WORK INSTRUCTIONS | Before printing the listing, strip out its pictures and keep everything else exact.

===== EXERCISE MATERIALS =====

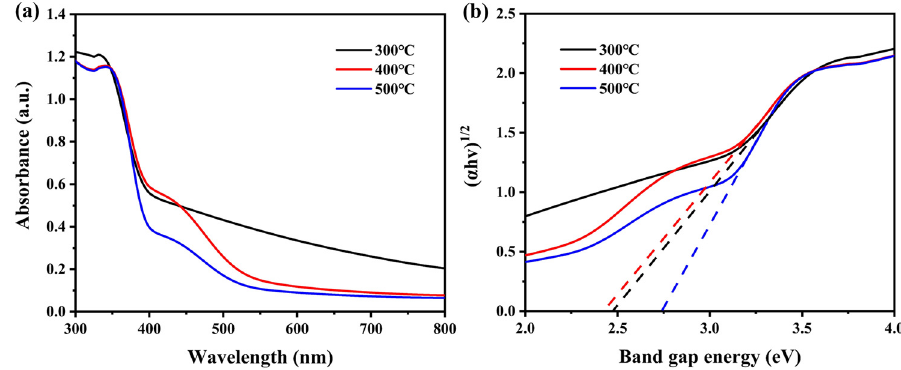
Figure 3. ( a ) UV-visible absorption spectra of N-TiO 2 prepared under three different calcination temperatures. ( b ) The plot of the transformed Kubelka–Munk function versus the wavelength of light.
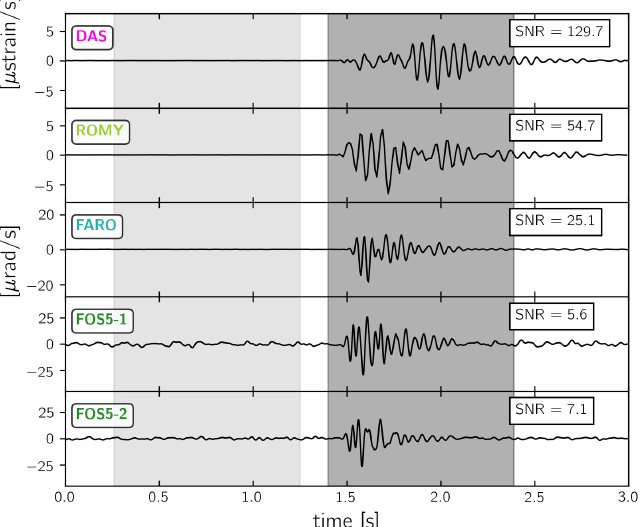
Figure 10. 30Hz low pass filtered waveforms from “expl2” (see Figure 1) recorded by 1C vertical rotation rate sensors and the DAS system at the point closest to the huddle test site. See Figure 9 for more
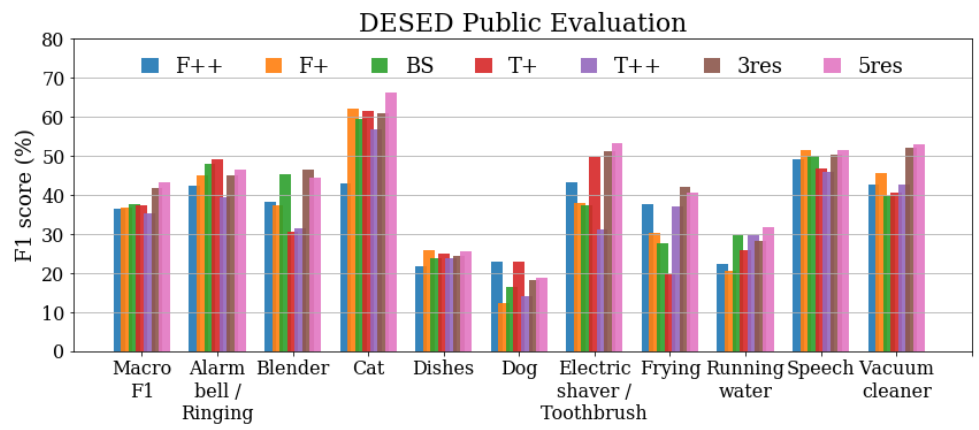
Figure 2. F 1 scores of single-resolution systems ( F ++ , F + , BS , T + , T ++ ) and multiresolution systems ( 3res , 5res ) over DESED Public Evaluation set. “Macro F1” shows average score over 10 target categories. Best viewed in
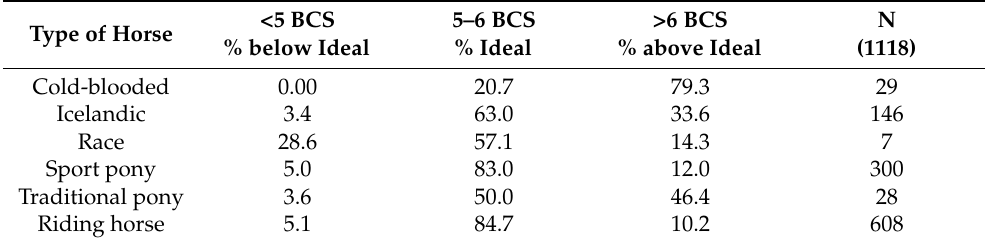
Table 6. Distribution of below ideal, ideal, and above ideal BCS in relation to the type of horse. <5 Type of Horse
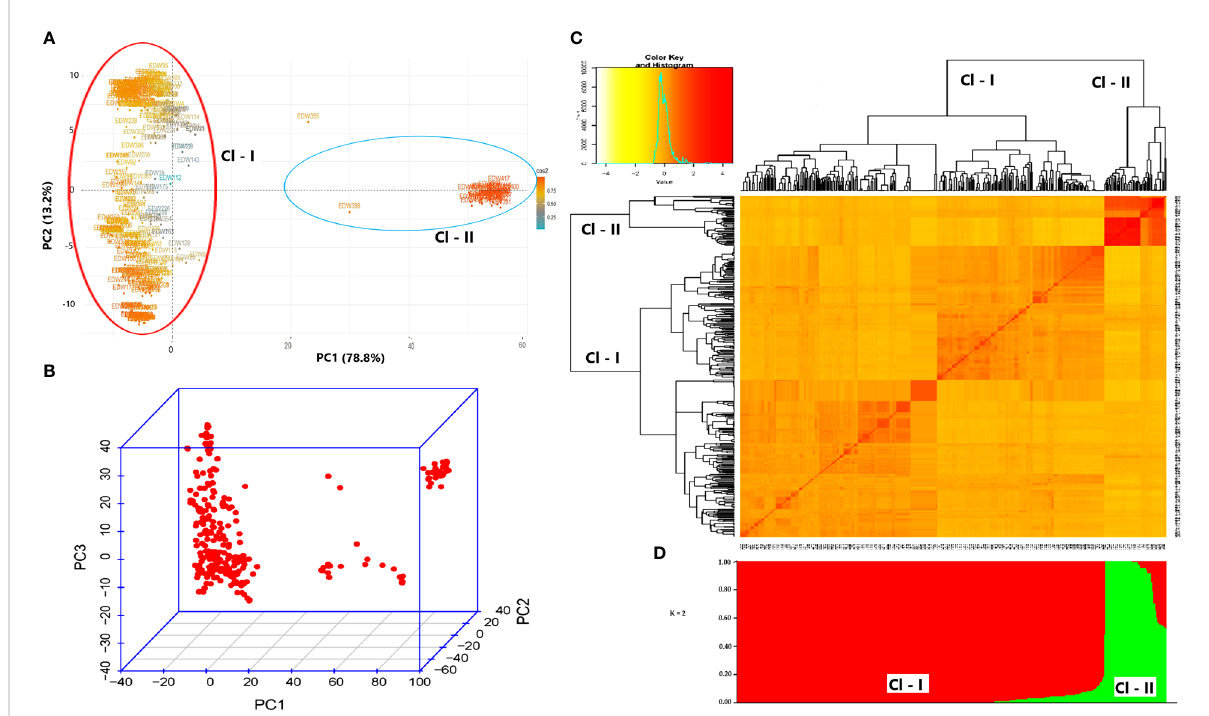
FIGURE 4 Principal component analysis (A, B) , kinship (C) , and population structure analysis (D)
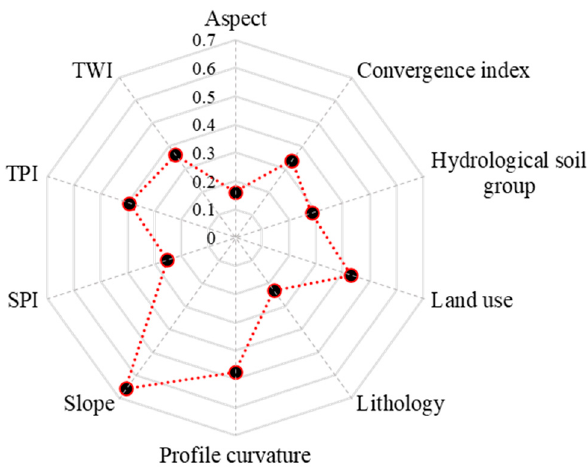
Figure 5. Linear Support Vector Machine (LSVM) scores assigned to flash-flood predictors.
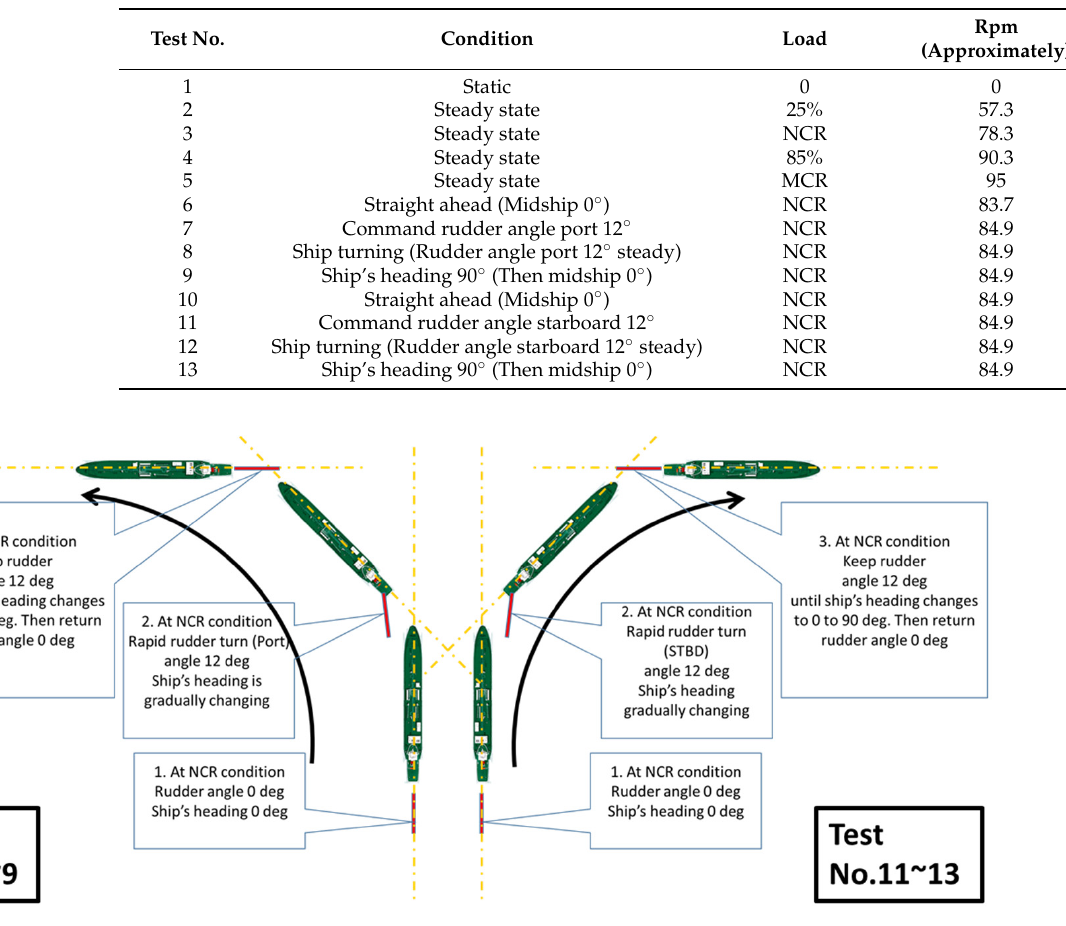
Figure 7. Sea-trial procedure for the case study ship.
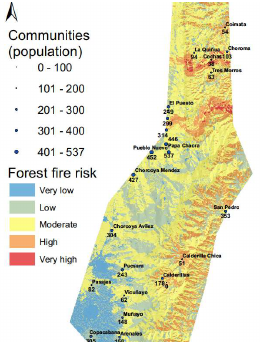
Figure 9. Communities and forest fire risk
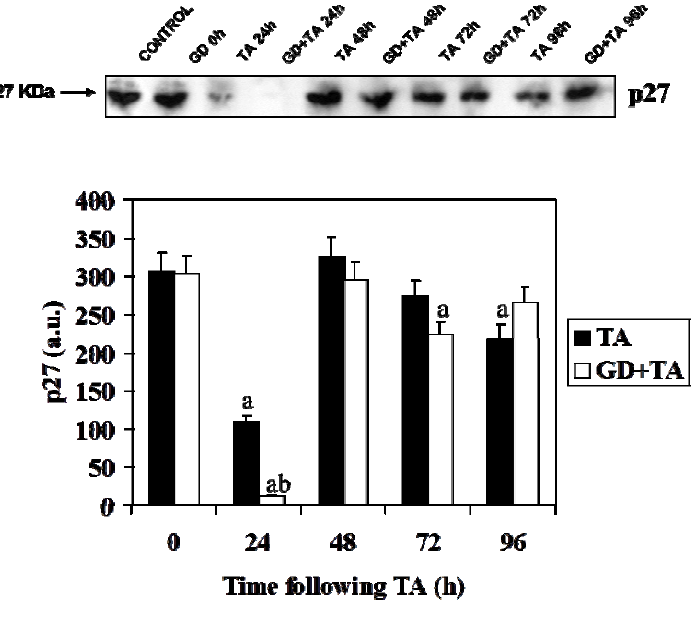
Figure 5. Effect of GD pre-treatment on levels p27 protein assayed by Western blot in liver homogenates of rats intoxicated with one sublethal dose of thioacetamide. Samples were obtained at 0, 24, 48, 72 and 96 h following thioacetamide (TA). The results, expressed in arbitrary units, are the mean ± SD of four determinations in duplicate from four rats. Differences against the respective control are expressed as (a) and differences due to GD are expressed as (b) p <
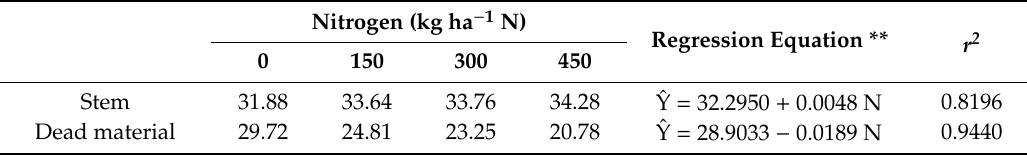
Table 8. Percentage averages of stem and dead material in post-grazing forage mass of Brachiaria brizantha cv. Piatã under rotational stocking and nitrogen fertilization throughout seasons of the year .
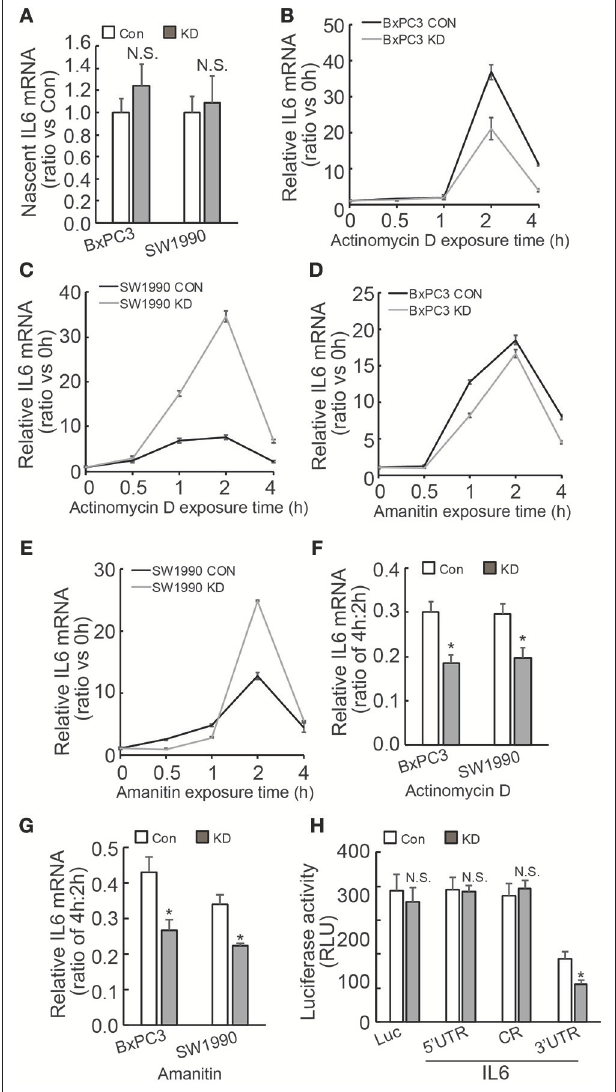
FIGURE 4 | BAG3 knockdown destabilizes IL6 mRNA via its 3 ′ UTR. (A) Nascent RNA was labeled and isolated, newly synthesized IL6 mRNA was analyzed using real-time RT-PCR in control or BAG3 knockdown PDAC cells. (B,C) Actinomycin D was added for the indicated period to block RNA synthesis, and IL6 mRNA was analyzed using real-time RT-PCR in control or BAG3 knockdown BxPC3 (B) or SW1990 (C) cells. (D,E) Amanitin was added for the indicated period to block RNA synthesis, and IL6 mRNA was analyzed using real-time RT-PCR in control or BAG3 knockdown BxPC3 (D) or SW1990 (E) cells. (F,G) Relative IL6 mRNA expression at 4 h of Actinomycin D (F) or Amanitin (G) was normalized by that of 2 h. (H) Control or BAG3 knockdown BxPC3 cells were transfected with the indicated luciferase reporter vector and a Renilla reporter vector. Luciferase activity was measured 2 days after transfection and Renilla activity was measured to normalize luciferase activity. N.S., not significant; * P <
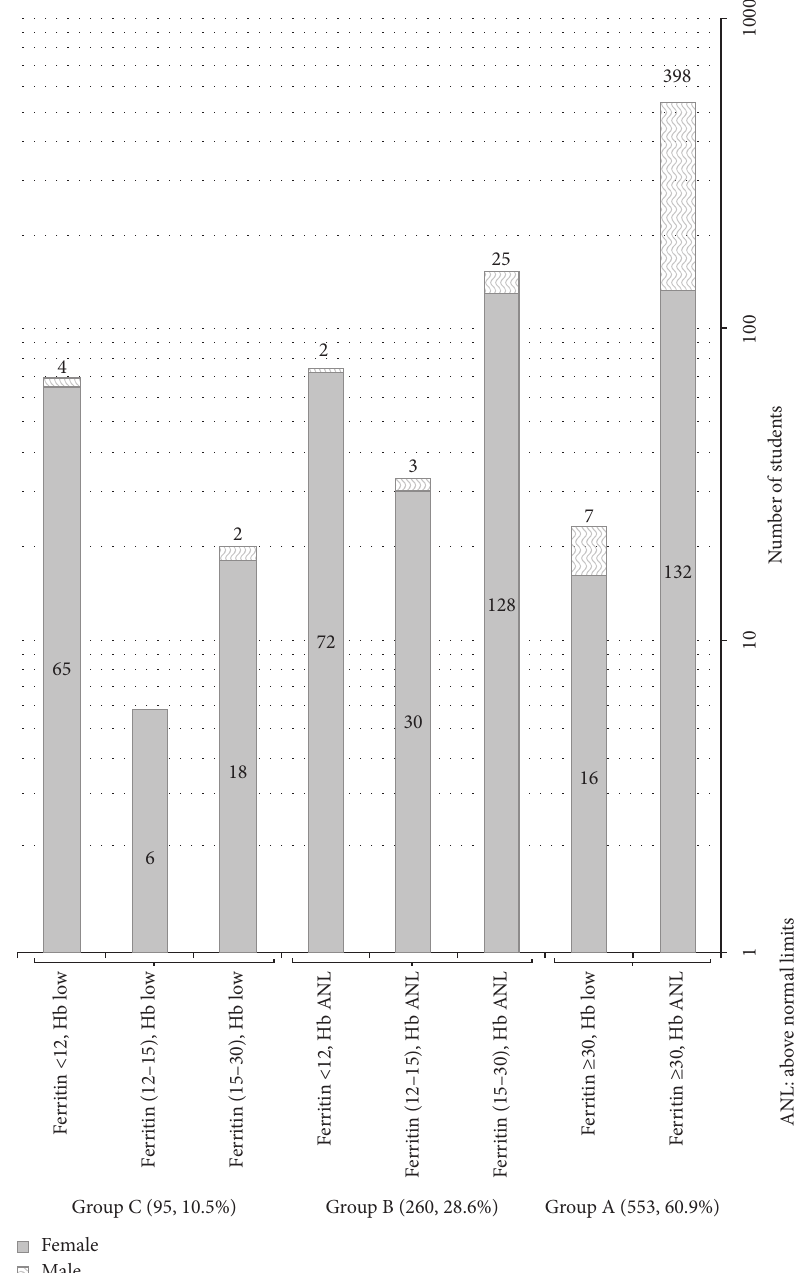
Figure 1: Sufficiency profile with respect to ferritin and Hb by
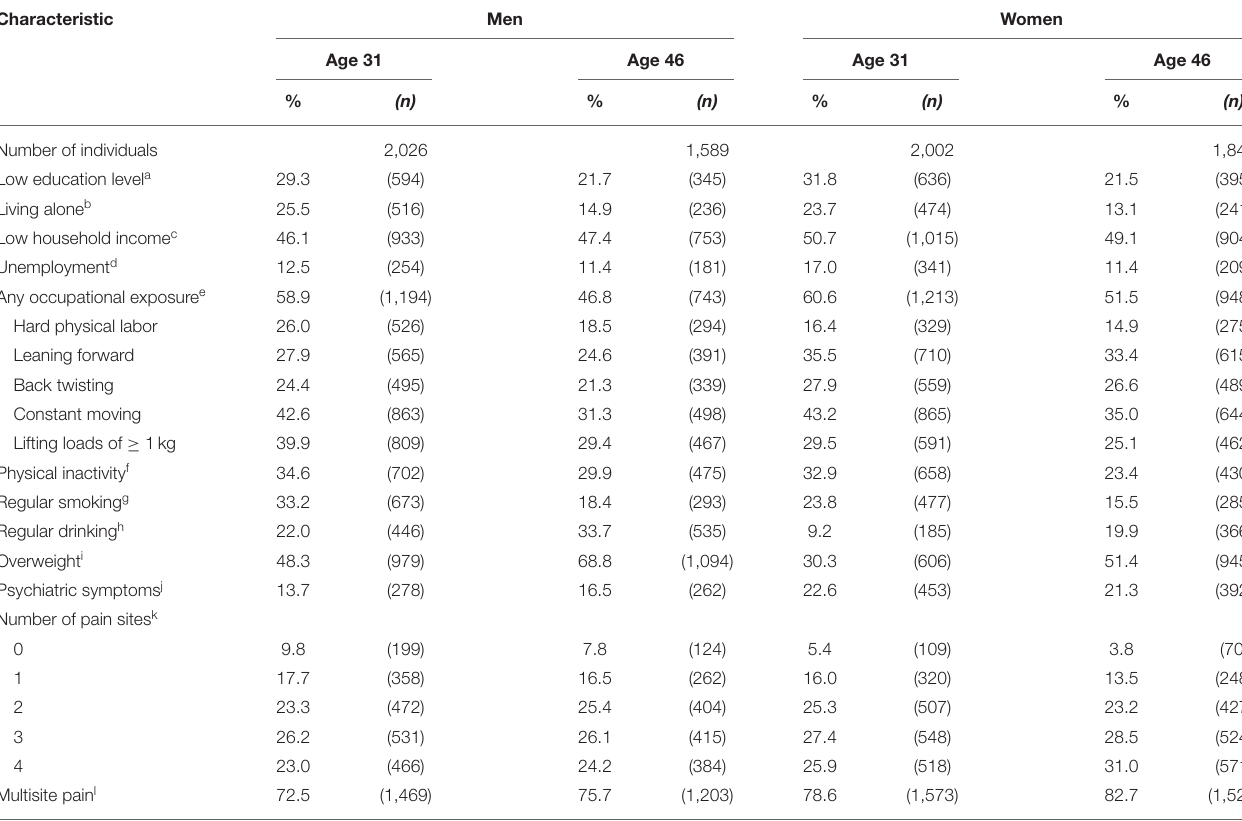
TABLE 1 | Characteristics of the study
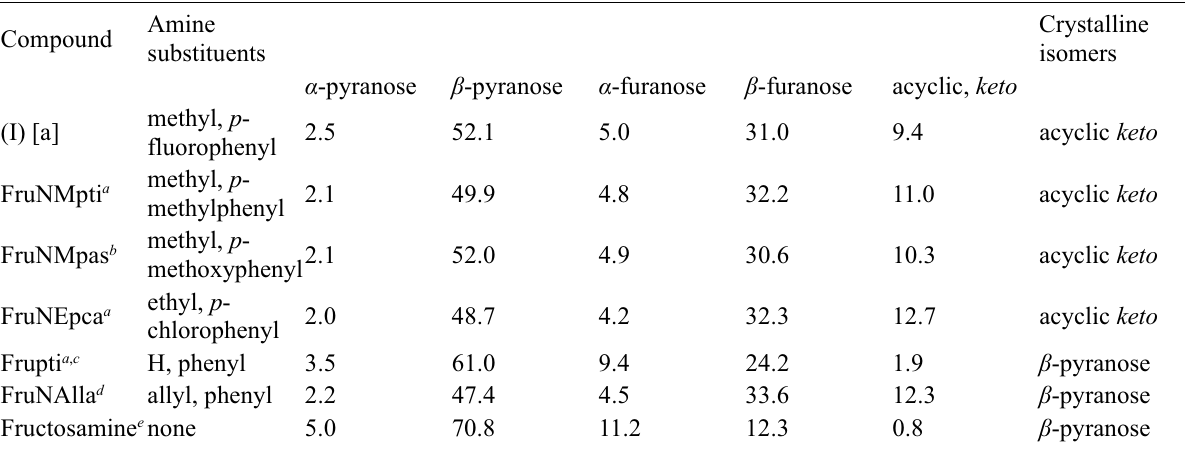
Supplementary Table 1S. Distribution (%) of cyclic and acyclic forms of some 1-amino-1-deoxy-D-fructose derivatives in D2O/pyridine (1:1) at 293 K, as estimated from the 13 C NMR spectra, and in the crystalline state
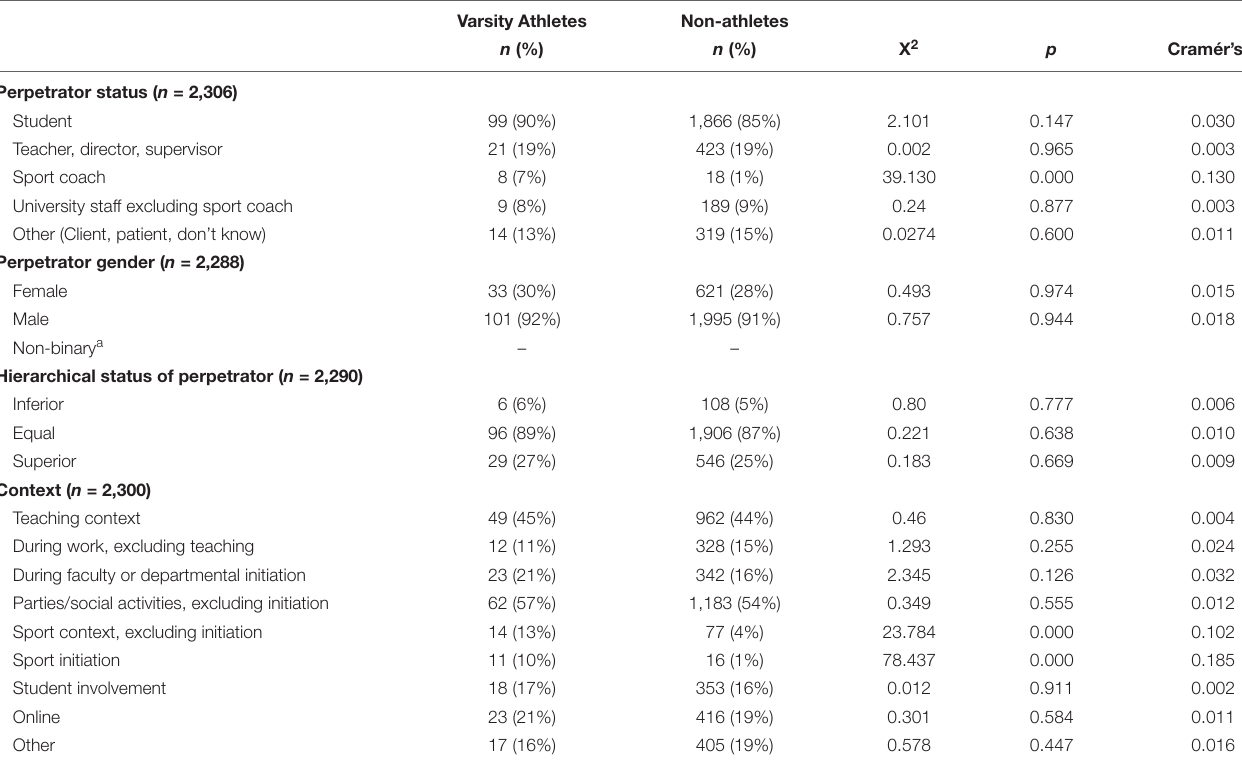
TABLE 3 | Sexual violence characteristics comparisons between varsity athletes and non-athletes reporting at least one form of sexual violence at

=====

WRITTEN REPLY |
Figure 3. ( a ) UV-visible absorption spectra of N-TiO 2 prepared under three different calcination temperatures. ( b ) The plot of the transformed Kubelka–Munk function versus the wavelength of light.
Figure 10. 30Hz low pass filtered waveforms from “expl2” (see Figure 1) recorded by 1C vertical rotation rate sensors and the DAS system at the point closest to the huddle test site. See Figure 9 for more
Figure 2. F 1 scores of single-resolution systems ( F ++ , F + , BS , T + , T ++ ) and multiresolution systems ( 3res , 5res ) over DESED Public Evaluation set. “Macro F1” shows average score over 10 target categories. Best viewed in
Table 6. Distribution of below ideal, ideal, and above ideal BCS in relation to the type of horse. <5 Type of Horse
FIGURE 4 Principal component analysis (A, B) , kinship (C) , and population structure analysis (D)
Figure 5. Linear Support Vector Machine (LSVM) scores assigned to flash-flood predictors.
Figure 7. Sea-trial procedure for the case study ship.
Figure 9. Communities and forest fire risk
Figure 5. Effect of GD pre-treatment on levels p27 protein assayed by Western blot in liver homogenates of rats intoxicated with one sublethal dose of thioacetamide. Samples were obtained at 0, 24, 48, 72 and 96 h following thioacetamide (TA). The results, expressed in arbitrary units, are the mean ± SD of four determinations in duplicate from four rats. Differences against the respective control are expressed as (a) and differences due to GD are expressed as (b) p <
Table 8. Percentage averages of stem and dead material in post-grazing forage mass of Brachiaria brizantha cv. Piatã under rotational stocking and nitrogen fertilization throughout seasons of the year .
FIGURE 4 | BAG3 knockdown destabilizes IL6 mRNA via its 3 ′ UTR. (A) Nascent RNA was labeled and isolated, newly synthesized IL6 mRNA was analyzed using real-time RT-PCR in control or BAG3 knockdown PDAC cells. (B,C) Actinomycin D was added for the indicated period to block RNA synthesis, and IL6 mRNA was analyzed using real-time RT-PCR in control or BAG3 knockdown BxPC3 (B) or SW1990 (C) cells. (D,E) Amanitin was added for the indicated period to block RNA synthesis, and IL6 mRNA was analyzed using real-time RT-PCR in control or BAG3 knockdown BxPC3 (D) or SW1990 (E) cells. (F,G) Relative IL6 mRNA expression at 4 h of Actinomycin D (F) or Amanitin (G) was normalized by that of 2 h. (H) Control or BAG3 knockdown BxPC3 cells were transfected with the indicated luciferase reporter vector and a Renilla reporter vector. Luciferase activity was measured 2 days after transfection and Renilla activity was measured to normalize luciferase activity. N.S., not significant; * P <
Figure 1: Sufficiency profile with respect to ferritin and Hb by
TABLE 1 | Characteristics of the study
Supplementary Table 1S. Distribution (%) of cyclic and acyclic forms of some 1-amino-1-deoxy-D-fructose derivatives in D2O/pyridine (1:1) at 293 K, as estimated from the 13 C NMR spectra, and in the crystalline state
TABLE 3 | Sexual violence characteristics comparisons between varsity athletes and non-athletes reporting at least one form of sexual violence at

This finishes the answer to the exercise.